CHARLESTON – West Virginia Attorney General Patrick Morrisey describes the recently completed 2015 legislative session as a good first step for West Virginia.

The state Legislature recently finished the first session with Republicans controlling both houses in more than eight decades. As the only Republican in the state’s executive branch, Morrisey said good things happened over the course of those 60 days.

“The way I would describe is that the Legislature took some good first steps to address the longstanding problems facing the state,” said Morrisey, the state’s first Republican AG since 1933. “They made needed changes to legal system, they dealt with prevailing wages.

He said one key issue lawmakers tackled was how the state might deal with a Section 111 (d) rule from the U.S. Environmental Protection Agency for carbon pollution standards under the Clean Air Act.

“That could have a devastating effect on West Virginia,” Morrisey said. “But they worked to give the state more of an opportunity to submit a plan to the EPA. It will provide additional leverage for our office in court.

“We’re pleased with some of the regulatory measures we saw. But, we need to make West Virginia coal more competitive with other states. We need measures to do that that still don’t compromise worker safety.”

Despite the progress, Morrisey said there still is plenty for the Legislature to do for the state.

“There are other areas I’m excited about for the future,” he said. “There will be more tax and budget reform. We need to do that. We need to become more competitive with the states we touch.

“And there will be a focus on infrastructure and education. They took some good first steps, but there’s still a lot more work to do.”

One bill Morrisey was pleased to see passed was House Bill 2457, which prevents elected officials from using public funds to place their name or likeness on items. It has been called the “Trinkets Bill” Critics often pointed to longtime state Attorney General Darrell McGraw’s use of such trinkets. Patrick Morrisey used this as part of his 2012 campaign when he defeated McGraw.

“I applaud actions by lawmakers in both the House and Senate in passing a bill banning the use of taxpayer money to buy trinkets with an office holder’s name or likeness and to reduce state government spending on self-promoting advertisements during an election year,” Morrisey said. “This bill is about good government and wisely using taxpayers’ hard-earned money.

“But there is more to do to clean up some of the waste of taxpayer money that still exists.”

A bill that didn’t get passed was one to codify Morrisey’s rules for hiring outside counsel. McGraw was criticized for appointing campaign contributors as special assistant AGs. Morrisey enacted a policy to open the process to bidding.

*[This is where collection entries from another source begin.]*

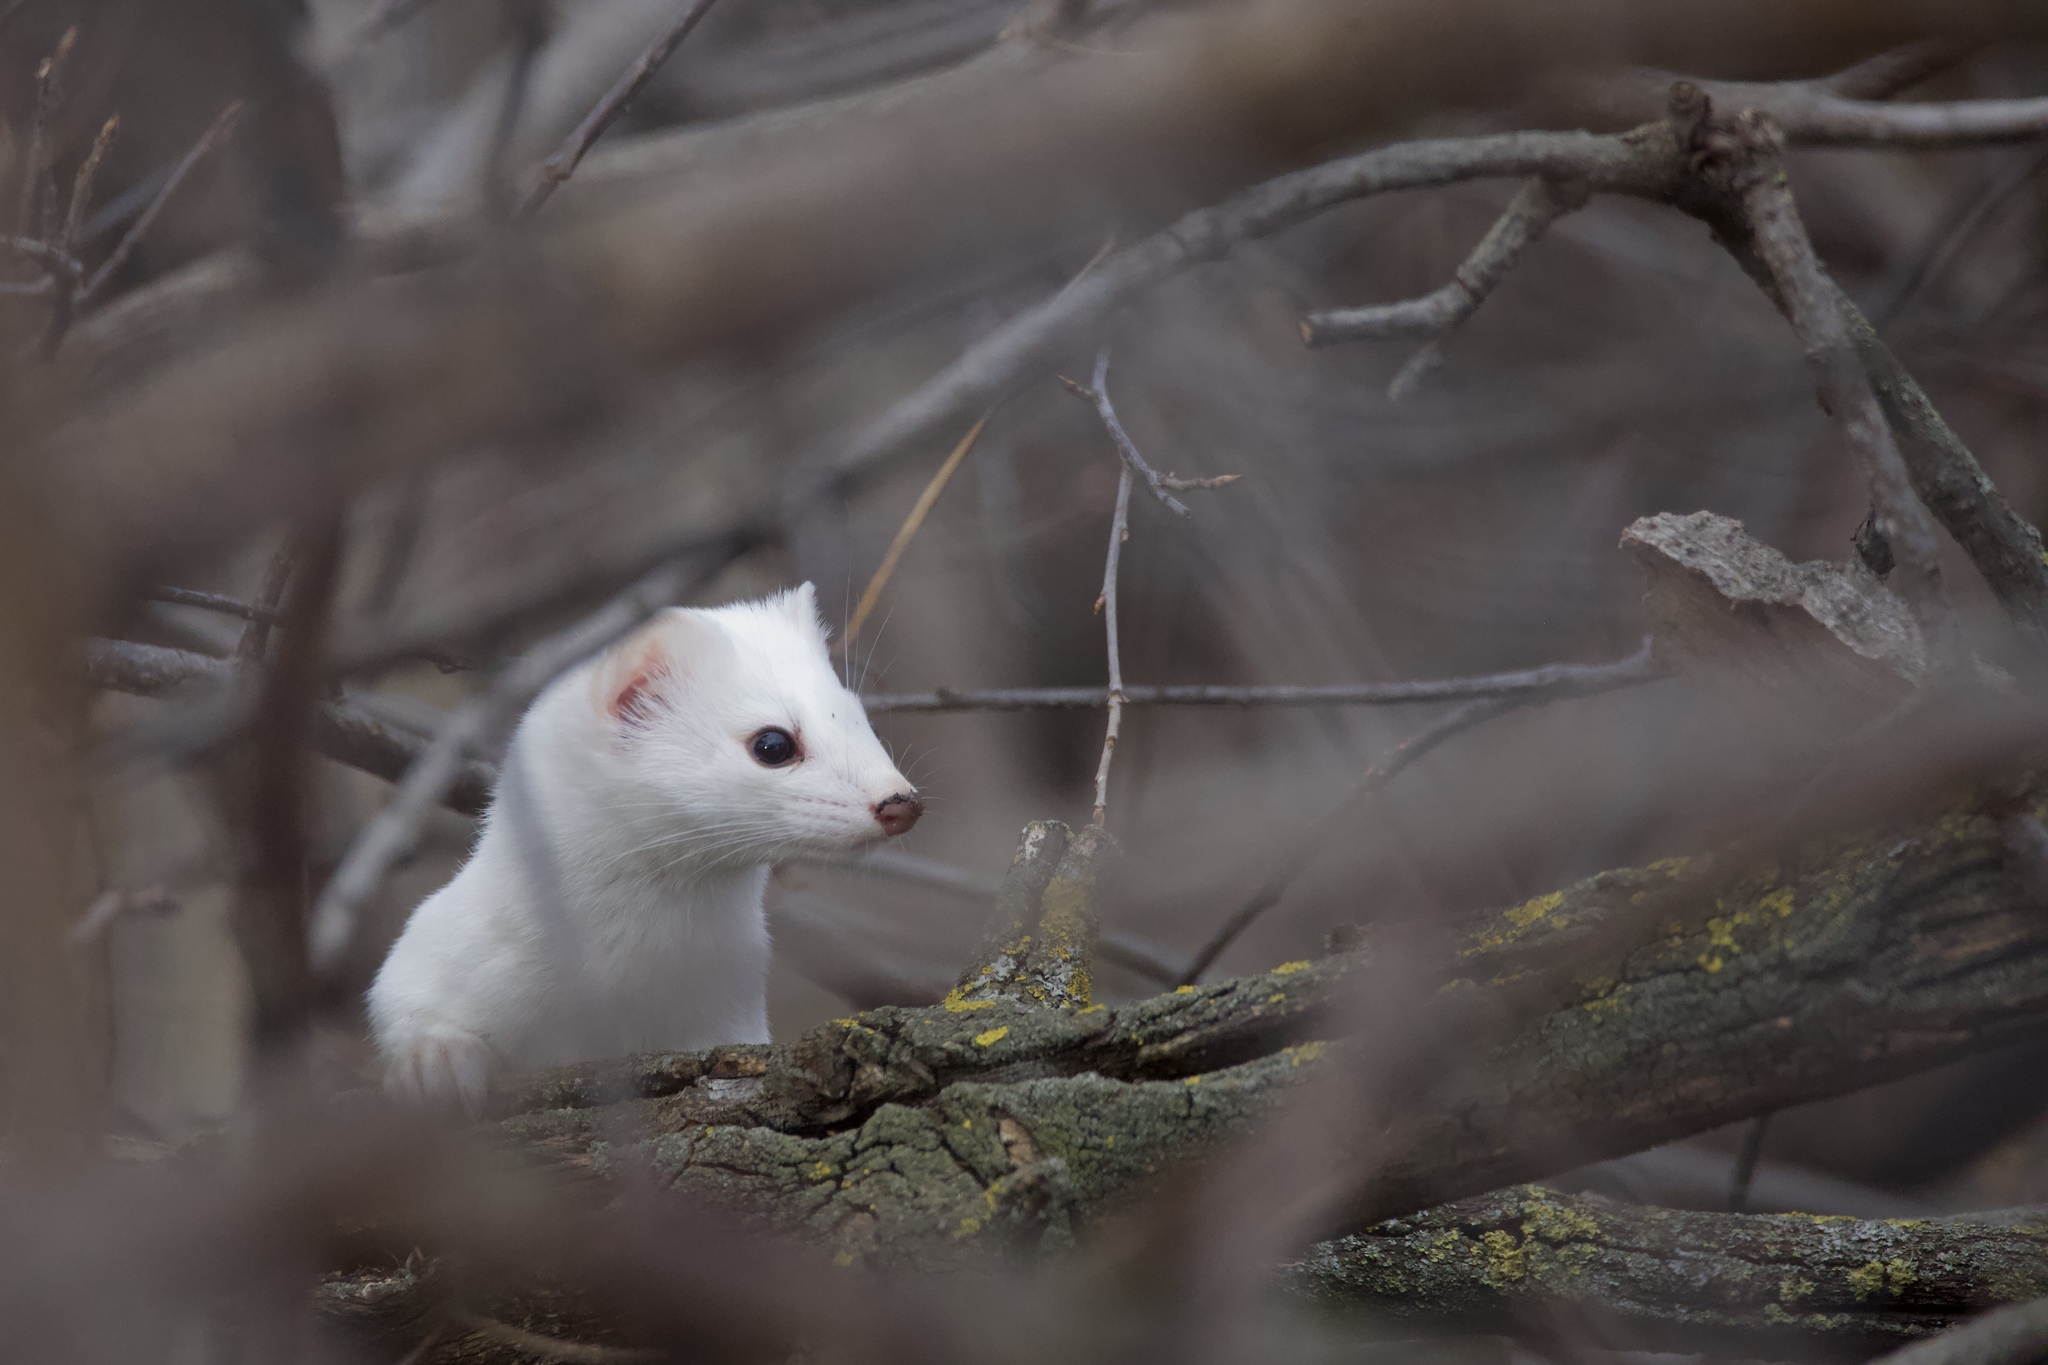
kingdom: Animalia
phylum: Chordata
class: Mammalia
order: Carnivora
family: Mustelidae
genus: Mustela
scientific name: Mustela
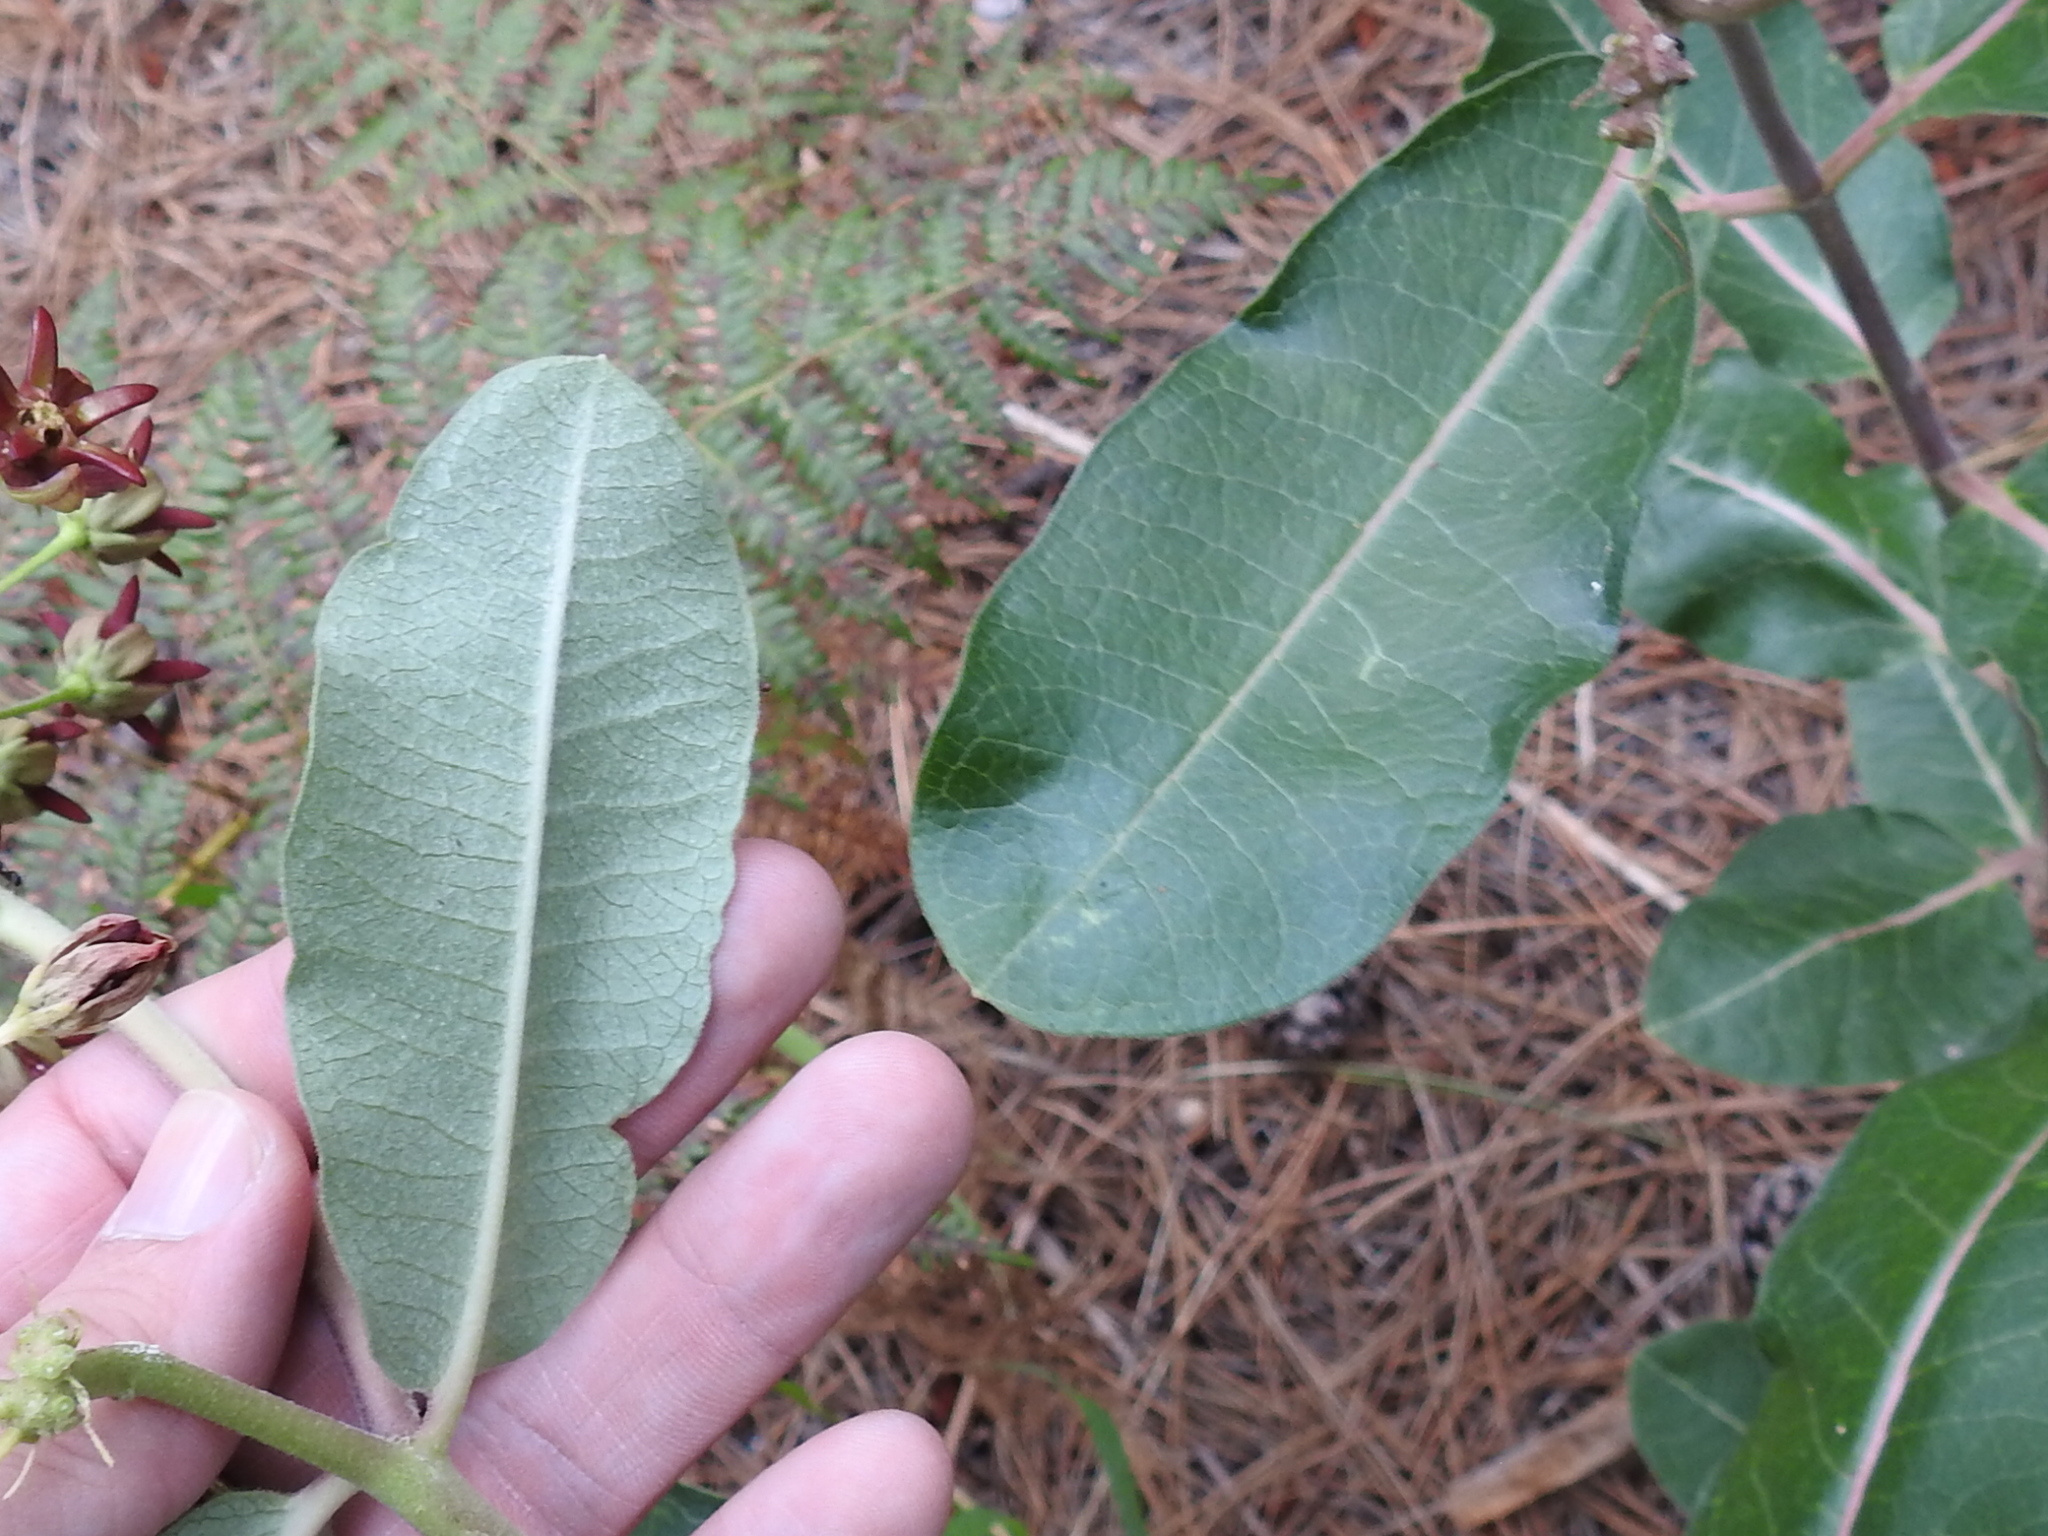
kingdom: Plantae
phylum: Tracheophyta
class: Magnoliopsida
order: Gentianales
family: Apocynaceae
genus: Asclepias
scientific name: Asclepias hypoleuca
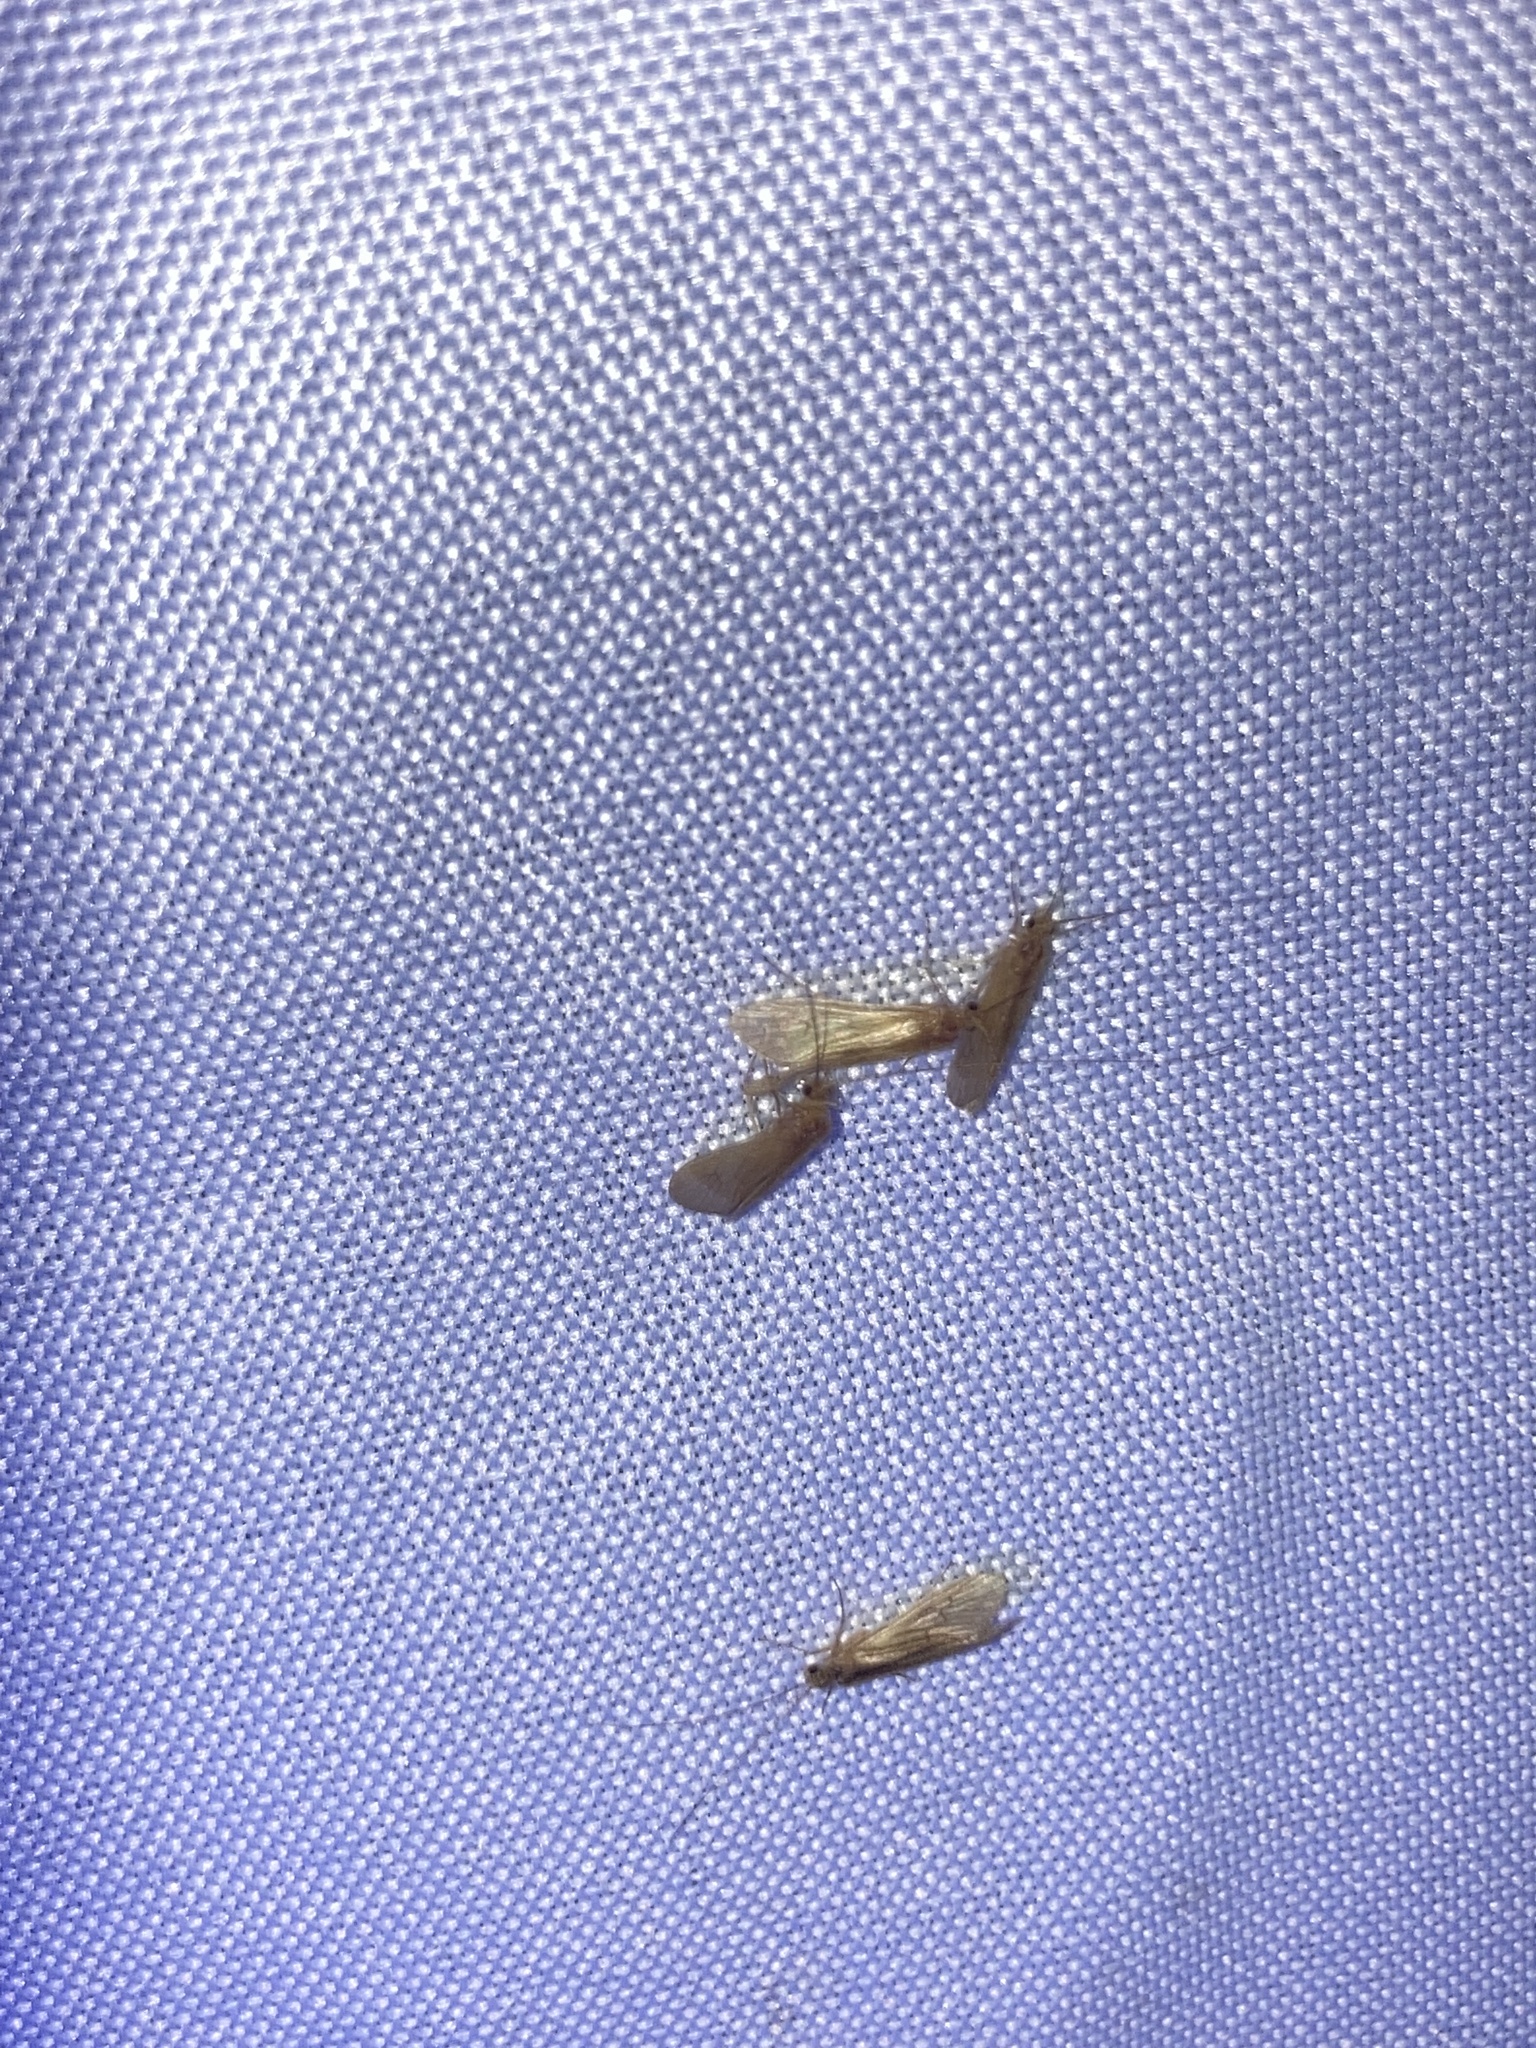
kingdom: Animalia
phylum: Arthropoda
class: Insecta
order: Trichoptera
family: Hydropsychidae
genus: Potamyia
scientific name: Potamyia flava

“We’re hopeful they’ll move that next year,” he said. “They know we’re already implementing the policy independently. But it needs to be made law because it’s good government. It represents transparency and saves money.

“Since July 2014, this policy has saved the state about $4 million. That’s nothing to sneeze at. Future officeholders need to be bound to good government policies, such as reforming how outside counsel are hired. It has worked. We’ve taken the right approach.”